Despite Mr. Brown’s assertion on Tuesday that “the Department of Justice has made no effort to curtail procurements in other states,” Attorney General Eric H. Holder Jr. has publicly said he would not support efforts to legalize online gambling, a position taken by many state attorneys general.
And in a Nov. 13, 2009, letter to Rep. Spencer Bachus, ranking Republican on the House Committee on Financial Services, Shawn Henry, assistant director of the Justice Department’s Cyber Division, expressed concerns that technology exists to manipulate online-poker games to allow for cheating, and that online poker could be used to transfer illicit funds from one person to another in a serial fashion, essentially “washing the money.”

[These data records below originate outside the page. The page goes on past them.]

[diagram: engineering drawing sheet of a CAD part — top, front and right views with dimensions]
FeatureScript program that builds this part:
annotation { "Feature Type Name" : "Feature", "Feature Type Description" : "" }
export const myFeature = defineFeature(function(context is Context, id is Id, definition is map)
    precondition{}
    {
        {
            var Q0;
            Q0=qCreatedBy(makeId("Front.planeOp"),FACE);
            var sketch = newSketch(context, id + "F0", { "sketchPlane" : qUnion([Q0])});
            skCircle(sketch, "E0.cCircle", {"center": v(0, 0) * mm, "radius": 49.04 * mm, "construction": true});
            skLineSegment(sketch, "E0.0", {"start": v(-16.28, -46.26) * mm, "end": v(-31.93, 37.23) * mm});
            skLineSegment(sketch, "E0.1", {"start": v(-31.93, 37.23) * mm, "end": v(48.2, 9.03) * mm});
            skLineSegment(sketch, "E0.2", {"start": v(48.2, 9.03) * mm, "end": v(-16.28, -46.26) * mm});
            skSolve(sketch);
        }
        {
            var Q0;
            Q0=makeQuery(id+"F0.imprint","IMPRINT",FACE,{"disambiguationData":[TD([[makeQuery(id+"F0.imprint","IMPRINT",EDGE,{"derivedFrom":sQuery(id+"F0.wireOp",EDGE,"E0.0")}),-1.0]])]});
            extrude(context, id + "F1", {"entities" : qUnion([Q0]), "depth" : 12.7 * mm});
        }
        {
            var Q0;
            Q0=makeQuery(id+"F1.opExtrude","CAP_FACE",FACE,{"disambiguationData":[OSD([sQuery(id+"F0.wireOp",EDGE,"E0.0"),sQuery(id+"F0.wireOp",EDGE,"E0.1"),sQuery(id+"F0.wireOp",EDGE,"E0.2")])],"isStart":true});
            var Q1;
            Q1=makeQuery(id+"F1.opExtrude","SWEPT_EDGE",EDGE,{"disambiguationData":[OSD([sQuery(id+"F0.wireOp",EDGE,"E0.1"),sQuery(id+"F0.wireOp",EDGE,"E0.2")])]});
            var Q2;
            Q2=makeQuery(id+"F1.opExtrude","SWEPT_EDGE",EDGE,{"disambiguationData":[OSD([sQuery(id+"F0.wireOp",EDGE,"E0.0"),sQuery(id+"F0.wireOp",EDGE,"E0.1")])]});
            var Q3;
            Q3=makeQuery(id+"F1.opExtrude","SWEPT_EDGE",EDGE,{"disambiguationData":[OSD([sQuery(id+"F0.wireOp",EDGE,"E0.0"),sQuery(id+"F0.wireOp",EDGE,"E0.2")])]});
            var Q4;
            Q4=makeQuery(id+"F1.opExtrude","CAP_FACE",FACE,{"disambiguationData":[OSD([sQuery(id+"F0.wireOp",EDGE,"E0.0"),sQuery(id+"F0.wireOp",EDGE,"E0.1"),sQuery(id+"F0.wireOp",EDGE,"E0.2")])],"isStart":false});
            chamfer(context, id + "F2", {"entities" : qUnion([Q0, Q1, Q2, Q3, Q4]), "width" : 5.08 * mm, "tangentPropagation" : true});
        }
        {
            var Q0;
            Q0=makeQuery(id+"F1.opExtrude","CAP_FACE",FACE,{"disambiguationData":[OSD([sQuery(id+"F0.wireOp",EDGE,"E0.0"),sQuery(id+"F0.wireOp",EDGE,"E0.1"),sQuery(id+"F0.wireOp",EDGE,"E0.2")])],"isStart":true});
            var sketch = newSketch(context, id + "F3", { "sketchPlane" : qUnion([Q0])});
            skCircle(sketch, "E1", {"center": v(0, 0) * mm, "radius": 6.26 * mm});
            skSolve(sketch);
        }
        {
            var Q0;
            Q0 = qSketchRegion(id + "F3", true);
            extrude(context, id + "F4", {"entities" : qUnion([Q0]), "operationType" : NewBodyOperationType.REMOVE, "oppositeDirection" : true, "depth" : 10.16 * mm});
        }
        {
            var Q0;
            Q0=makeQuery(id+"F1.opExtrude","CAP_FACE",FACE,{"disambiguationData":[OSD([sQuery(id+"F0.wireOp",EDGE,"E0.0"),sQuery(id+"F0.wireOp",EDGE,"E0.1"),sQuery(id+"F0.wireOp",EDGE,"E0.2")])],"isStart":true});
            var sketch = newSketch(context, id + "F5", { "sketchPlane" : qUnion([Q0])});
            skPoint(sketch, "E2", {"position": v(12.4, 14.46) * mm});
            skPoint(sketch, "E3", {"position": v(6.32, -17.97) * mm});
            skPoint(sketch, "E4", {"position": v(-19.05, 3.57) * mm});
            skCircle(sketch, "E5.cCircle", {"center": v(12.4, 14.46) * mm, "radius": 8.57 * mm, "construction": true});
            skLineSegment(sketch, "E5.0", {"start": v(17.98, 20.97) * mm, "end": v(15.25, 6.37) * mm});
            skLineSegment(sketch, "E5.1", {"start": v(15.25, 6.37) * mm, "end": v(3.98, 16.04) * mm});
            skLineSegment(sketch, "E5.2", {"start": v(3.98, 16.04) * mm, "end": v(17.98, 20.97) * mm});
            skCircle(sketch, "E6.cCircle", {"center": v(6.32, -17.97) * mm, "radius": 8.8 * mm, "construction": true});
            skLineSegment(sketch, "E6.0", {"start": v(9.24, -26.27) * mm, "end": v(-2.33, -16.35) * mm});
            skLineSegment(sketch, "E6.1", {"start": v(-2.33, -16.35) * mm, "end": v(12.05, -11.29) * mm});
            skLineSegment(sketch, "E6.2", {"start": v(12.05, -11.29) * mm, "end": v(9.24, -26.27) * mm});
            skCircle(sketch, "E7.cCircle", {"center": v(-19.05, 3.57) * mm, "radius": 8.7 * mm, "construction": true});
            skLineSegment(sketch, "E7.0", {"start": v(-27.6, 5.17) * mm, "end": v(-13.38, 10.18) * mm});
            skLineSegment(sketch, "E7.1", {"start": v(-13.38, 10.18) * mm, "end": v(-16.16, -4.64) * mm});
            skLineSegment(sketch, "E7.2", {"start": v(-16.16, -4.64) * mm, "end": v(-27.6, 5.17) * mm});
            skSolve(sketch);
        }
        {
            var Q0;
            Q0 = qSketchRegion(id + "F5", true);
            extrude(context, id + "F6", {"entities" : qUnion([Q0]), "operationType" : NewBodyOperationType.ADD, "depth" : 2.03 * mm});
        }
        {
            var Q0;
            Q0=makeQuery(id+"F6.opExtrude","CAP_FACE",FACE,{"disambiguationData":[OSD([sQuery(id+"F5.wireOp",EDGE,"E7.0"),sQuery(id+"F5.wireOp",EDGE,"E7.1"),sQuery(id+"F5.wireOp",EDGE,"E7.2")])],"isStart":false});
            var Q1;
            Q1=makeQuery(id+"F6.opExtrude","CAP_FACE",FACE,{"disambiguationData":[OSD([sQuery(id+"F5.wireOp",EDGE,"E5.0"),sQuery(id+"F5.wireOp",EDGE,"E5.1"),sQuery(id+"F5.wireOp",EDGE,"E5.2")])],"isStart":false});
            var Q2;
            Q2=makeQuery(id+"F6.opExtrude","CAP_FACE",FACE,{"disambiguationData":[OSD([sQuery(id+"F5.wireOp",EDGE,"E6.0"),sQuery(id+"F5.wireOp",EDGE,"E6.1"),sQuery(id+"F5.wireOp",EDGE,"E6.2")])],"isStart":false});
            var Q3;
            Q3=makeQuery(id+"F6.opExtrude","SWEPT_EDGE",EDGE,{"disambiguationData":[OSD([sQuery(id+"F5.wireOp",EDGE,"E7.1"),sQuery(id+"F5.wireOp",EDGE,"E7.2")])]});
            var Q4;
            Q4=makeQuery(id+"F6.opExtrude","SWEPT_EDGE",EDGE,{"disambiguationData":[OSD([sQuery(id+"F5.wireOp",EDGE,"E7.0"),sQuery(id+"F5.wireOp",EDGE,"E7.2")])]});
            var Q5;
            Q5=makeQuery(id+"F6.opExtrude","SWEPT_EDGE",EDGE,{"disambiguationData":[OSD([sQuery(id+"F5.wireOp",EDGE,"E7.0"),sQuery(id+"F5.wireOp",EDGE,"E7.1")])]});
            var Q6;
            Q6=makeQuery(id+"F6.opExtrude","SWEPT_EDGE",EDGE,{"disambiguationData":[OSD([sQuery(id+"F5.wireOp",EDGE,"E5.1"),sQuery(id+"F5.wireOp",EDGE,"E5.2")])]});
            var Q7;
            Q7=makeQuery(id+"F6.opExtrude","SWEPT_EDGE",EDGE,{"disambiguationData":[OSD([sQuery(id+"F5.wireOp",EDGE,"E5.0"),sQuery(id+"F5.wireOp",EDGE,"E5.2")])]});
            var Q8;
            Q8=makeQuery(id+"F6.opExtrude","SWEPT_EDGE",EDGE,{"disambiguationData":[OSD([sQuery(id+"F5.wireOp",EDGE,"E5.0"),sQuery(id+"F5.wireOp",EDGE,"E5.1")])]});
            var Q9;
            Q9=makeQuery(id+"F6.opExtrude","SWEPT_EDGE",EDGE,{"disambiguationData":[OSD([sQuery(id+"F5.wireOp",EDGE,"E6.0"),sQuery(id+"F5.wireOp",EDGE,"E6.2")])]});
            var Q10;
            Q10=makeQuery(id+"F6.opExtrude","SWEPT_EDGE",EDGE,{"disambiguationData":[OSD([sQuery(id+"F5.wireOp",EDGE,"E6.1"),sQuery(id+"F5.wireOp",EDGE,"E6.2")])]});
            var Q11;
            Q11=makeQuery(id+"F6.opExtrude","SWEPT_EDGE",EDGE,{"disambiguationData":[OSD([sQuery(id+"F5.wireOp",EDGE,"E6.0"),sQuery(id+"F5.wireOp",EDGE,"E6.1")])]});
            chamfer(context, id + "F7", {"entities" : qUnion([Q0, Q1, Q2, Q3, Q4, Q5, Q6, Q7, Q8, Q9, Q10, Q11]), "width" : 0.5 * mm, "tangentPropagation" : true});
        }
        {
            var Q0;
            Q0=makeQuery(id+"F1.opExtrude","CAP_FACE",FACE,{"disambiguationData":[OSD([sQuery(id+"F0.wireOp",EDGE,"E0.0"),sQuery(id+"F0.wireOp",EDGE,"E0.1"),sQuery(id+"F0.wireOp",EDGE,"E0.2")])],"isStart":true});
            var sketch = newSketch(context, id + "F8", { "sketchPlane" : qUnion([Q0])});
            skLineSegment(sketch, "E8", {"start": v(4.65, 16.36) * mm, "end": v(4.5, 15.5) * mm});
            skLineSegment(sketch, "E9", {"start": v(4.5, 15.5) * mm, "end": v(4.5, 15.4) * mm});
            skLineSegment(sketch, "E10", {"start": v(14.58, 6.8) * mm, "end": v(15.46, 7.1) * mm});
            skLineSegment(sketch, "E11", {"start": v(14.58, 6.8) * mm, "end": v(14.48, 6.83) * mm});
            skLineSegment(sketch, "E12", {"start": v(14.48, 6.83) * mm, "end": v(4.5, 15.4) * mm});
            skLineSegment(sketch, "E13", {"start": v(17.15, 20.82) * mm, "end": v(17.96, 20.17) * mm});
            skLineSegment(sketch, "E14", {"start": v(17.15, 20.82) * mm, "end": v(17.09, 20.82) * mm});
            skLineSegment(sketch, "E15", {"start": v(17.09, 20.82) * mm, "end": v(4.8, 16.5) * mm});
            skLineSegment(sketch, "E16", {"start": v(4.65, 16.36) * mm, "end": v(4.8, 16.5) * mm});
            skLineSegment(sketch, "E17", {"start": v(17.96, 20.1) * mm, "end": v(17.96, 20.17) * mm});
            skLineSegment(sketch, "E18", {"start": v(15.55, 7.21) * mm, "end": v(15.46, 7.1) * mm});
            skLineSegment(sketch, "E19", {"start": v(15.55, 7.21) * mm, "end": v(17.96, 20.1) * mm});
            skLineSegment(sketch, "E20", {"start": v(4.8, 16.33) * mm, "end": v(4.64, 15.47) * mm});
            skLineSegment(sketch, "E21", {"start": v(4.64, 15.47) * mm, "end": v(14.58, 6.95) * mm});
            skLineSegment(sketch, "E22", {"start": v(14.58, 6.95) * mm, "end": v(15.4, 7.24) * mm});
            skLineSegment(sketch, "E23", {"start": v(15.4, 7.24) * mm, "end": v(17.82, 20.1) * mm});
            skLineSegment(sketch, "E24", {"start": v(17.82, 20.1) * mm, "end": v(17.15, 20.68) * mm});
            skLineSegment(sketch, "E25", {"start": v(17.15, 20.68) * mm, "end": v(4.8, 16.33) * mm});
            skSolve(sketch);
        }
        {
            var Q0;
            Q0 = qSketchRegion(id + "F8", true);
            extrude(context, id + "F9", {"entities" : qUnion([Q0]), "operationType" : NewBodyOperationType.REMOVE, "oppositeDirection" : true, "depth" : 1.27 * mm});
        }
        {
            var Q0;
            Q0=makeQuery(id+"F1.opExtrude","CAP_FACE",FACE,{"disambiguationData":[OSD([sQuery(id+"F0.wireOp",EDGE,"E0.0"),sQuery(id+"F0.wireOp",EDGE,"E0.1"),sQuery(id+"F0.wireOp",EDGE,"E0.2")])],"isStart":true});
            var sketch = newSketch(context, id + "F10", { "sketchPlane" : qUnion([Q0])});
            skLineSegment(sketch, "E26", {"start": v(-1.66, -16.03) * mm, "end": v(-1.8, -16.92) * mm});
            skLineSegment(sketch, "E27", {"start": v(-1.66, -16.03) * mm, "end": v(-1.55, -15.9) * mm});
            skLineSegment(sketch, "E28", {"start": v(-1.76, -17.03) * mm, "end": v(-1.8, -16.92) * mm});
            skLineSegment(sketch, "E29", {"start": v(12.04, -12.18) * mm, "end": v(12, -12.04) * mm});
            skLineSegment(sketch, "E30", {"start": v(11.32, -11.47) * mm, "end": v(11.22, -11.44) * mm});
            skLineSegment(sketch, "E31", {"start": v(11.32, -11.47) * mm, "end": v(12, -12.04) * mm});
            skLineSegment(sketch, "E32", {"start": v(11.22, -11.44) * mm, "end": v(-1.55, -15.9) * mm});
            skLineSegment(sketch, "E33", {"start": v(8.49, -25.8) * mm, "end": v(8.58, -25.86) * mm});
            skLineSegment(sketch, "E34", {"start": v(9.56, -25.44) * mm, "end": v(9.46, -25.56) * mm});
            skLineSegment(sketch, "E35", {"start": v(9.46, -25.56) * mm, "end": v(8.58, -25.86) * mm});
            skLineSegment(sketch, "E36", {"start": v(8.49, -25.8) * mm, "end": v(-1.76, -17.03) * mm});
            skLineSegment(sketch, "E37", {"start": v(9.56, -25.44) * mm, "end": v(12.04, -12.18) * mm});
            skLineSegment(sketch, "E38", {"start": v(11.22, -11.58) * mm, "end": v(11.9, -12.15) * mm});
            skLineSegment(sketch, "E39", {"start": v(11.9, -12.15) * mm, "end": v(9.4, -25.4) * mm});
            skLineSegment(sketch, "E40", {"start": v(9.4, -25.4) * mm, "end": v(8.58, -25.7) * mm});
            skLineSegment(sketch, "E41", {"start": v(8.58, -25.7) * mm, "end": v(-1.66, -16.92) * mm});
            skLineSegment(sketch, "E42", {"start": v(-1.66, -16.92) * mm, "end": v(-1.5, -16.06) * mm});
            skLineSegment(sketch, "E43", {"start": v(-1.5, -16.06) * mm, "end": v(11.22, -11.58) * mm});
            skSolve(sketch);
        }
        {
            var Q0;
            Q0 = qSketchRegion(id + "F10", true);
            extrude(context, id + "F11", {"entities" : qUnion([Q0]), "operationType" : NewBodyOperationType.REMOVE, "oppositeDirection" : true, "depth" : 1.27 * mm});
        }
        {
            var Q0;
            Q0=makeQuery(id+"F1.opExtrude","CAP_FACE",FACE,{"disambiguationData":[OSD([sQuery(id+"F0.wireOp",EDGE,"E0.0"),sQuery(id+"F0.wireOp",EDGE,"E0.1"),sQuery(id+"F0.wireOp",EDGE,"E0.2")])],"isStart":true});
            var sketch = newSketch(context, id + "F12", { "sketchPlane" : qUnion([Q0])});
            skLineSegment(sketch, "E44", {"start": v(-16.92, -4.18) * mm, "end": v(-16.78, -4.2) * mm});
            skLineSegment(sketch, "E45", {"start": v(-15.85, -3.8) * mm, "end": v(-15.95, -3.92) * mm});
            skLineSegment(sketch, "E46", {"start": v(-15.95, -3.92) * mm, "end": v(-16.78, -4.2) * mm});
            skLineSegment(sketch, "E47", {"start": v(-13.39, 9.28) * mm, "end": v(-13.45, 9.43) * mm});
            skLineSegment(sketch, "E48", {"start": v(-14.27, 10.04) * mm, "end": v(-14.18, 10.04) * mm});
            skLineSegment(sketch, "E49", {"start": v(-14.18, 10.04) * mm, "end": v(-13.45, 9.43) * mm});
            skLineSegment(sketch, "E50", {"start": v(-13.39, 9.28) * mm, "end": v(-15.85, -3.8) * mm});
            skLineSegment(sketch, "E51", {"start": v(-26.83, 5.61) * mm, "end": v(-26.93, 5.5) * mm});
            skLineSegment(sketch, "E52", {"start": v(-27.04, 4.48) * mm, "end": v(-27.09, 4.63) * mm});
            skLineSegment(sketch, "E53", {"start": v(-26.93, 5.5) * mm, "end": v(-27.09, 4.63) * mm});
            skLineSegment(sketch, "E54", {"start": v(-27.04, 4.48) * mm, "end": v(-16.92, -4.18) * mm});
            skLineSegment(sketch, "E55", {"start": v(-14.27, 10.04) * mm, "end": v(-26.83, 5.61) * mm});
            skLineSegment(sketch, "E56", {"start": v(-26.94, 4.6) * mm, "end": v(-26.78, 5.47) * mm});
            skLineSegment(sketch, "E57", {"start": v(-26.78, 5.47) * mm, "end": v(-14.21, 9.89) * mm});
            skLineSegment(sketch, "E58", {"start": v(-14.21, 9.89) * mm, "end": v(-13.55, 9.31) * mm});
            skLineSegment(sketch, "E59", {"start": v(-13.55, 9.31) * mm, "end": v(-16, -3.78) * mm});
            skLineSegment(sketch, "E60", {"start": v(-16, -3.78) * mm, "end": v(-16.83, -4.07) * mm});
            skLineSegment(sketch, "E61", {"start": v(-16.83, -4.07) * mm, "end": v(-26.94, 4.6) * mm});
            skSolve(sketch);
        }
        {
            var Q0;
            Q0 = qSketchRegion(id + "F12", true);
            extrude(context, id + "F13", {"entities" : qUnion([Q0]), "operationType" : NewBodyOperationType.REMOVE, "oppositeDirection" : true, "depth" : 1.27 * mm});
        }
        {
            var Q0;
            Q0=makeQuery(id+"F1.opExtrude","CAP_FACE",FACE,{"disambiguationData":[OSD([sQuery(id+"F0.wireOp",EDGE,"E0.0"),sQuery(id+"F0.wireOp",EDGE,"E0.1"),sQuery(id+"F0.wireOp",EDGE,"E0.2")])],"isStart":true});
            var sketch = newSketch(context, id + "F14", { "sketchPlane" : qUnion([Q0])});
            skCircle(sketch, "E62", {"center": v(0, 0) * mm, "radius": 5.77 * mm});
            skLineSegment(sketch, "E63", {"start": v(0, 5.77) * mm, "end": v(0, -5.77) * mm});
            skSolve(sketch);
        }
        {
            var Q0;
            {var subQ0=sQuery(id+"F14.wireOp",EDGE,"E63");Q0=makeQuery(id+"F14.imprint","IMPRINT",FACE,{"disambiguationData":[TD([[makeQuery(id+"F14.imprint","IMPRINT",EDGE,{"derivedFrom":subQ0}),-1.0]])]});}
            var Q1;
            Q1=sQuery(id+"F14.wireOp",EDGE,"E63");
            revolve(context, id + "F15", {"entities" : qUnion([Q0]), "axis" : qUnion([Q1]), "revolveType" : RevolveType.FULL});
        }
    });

Mr. Brown’s proposal also states that the new lottery poker game would have to comply with the Johnson Act, which generally prohibits the manufacture, possession, use, sale or transportation of any gambling device in the District of Columbia.
But lottery experts say that to ensure such compliance, the system would have to rely on an Internet Protocol (IP) address to confirm that players are playing in the District. And Mr. Henry warned that “the use of IP address-based information for geolocation allows for the manipulation” of that information.
“By changing the IP address information, someone can make it appear that their residence is in a different location,” he wrote.
A second hearing on the budget amendments passed by the council this week, including the lottery proposal, is scheduled for Dec. 21. By then, an additional issue also could surface, according to industry experts.
A spokesman for Providence, R.I.-based GTech, which has been a part of a joint venture to run the D.C. Lottery for the past 27 years, said technology exists to confirm the location of online-poker players to ensure they are playing in the District, but it may involve a platform different from the one specified in the District’s request for proposal in the most recent lottery procurement.
Robert K. Vincent, senior vice president of corporate affairs for GTech, which lost in its bid for the D.C. Lottery last year to Greece gaming giant Intralot said, “This is a separate procurement from the one we bid on. It’s a different gaming platform.”
“It could very well be that the bidder deemed the best through the procurement is not really the best when you look at the new elements they are looking to put in place,” added Mr. Nickles.
Beyond the changing of the guard in D.C. government lies the city’s congressional overseers, some of whom are about to take majority control of the House.
“They may want to get more creative,” said Mr. Chaffetz, “but they also might want to seriously look at running the city more efficiently first.”